Work to be completed: Copy every line of the items below without changing a single character.

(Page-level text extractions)
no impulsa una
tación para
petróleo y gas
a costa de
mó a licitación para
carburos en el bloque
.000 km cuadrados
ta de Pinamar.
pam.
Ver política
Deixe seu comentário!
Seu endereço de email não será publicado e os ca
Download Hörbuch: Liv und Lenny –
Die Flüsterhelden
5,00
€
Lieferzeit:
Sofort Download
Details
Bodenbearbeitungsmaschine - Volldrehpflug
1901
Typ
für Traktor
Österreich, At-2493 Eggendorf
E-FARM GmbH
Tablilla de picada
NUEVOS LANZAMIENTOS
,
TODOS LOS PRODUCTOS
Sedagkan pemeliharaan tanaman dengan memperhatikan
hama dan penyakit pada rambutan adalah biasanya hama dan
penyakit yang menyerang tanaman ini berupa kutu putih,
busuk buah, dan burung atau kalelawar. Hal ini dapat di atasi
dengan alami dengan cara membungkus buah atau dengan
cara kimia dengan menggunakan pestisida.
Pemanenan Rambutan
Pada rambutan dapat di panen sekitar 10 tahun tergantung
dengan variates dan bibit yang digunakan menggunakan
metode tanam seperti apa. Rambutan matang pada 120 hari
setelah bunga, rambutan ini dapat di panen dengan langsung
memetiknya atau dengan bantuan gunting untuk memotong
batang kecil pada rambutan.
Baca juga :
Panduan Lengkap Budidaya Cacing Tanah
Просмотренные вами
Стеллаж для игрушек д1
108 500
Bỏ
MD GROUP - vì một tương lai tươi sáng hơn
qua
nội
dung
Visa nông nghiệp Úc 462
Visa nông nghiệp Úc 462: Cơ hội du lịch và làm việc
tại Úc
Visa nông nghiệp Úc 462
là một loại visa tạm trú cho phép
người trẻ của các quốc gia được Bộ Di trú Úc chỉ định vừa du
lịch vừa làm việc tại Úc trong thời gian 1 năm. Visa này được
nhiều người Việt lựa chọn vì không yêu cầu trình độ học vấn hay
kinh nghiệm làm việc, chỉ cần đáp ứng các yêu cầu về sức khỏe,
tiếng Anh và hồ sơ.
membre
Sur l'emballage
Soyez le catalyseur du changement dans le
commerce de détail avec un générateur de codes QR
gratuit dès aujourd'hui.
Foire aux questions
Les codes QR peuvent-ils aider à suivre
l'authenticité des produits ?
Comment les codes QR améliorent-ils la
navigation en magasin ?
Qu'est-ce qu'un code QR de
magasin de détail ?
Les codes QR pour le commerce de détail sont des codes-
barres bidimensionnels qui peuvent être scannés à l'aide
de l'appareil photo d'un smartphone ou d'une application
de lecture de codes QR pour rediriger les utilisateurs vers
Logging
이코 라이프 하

Task answer:
no impulsa una
tación para
petróleo y gas
a costa de
mó a licitación para
carburos en el bloque
.000 km cuadrados
ta de Pinamar.
pam.
Ver política
Deixe seu comentário!
Seu endereço de email não será publicado e os ca
Download Hörbuch: Liv und Lenny –
Die Flüsterhelden
5,00
€
Lieferzeit:
Sofort Download
Details
Bodenbearbeitungsmaschine - Volldrehpflug
1901
Typ
für Traktor
Österreich, At-2493 Eggendorf
E-FARM GmbH
Tablilla de picada
NUEVOS LANZAMIENTOS
,
TODOS LOS PRODUCTOS
Sedagkan pemeliharaan tanaman dengan memperhatikan
hama dan penyakit pada rambutan adalah biasanya hama dan
penyakit yang menyerang tanaman ini berupa kutu putih,
busuk buah, dan burung atau kalelawar. Hal ini dapat di atasi
dengan alami dengan cara membungkus buah atau dengan
cara kimia dengan menggunakan pestisida.
Pemanenan Rambutan
Pada rambutan dapat di panen sekitar 10 tahun tergantung
dengan variates dan bibit yang digunakan menggunakan
metode tanam seperti apa. Rambutan matang pada 120 hari
setelah bunga, rambutan ini dapat di panen dengan langsung
memetiknya atau dengan bantuan gunting untuk memotong
batang kecil pada rambutan.
Baca juga :
Panduan Lengkap Budidaya Cacing Tanah
Просмотренные вами
Стеллаж для игрушек д1
108 500
Bỏ
MD GROUP - vì một tương lai tươi sáng hơn
qua
nội
dung
Visa nông nghiệp Úc 462
Visa nông nghiệp Úc 462: Cơ hội du lịch và làm việc
tại Úc
Visa nông nghiệp Úc 462
là một loại visa tạm trú cho phép
người trẻ của các quốc gia được Bộ Di trú Úc chỉ định vừa du
lịch vừa làm việc tại Úc trong thời gian 1 năm. Visa này được
nhiều người Việt lựa chọn vì không yêu cầu trình độ học vấn hay
kinh nghiệm làm việc, chỉ cần đáp ứng các yêu cầu về sức khỏe,
tiếng Anh và hồ sơ.
membre
Sur l'emballage
Soyez le catalyseur du changement dans le
commerce de détail avec un générateur de codes QR
gratuit dès aujourd'hui.
Foire aux questions
Les codes QR peuvent-ils aider à suivre
l'authenticité des produits ?
Comment les codes QR améliorent-ils la
navigation en magasin ?
Qu'est-ce qu'un code QR de
magasin de détail ?
Les codes QR pour le commerce de détail sont des codes-
barres bidimensionnels qui peuvent être scannés à l'aide
de l'appareil photo d'un smartphone ou d'une application
de lecture de codes QR pour rediriger les utilisateurs vers
Logging
이코 라이프 하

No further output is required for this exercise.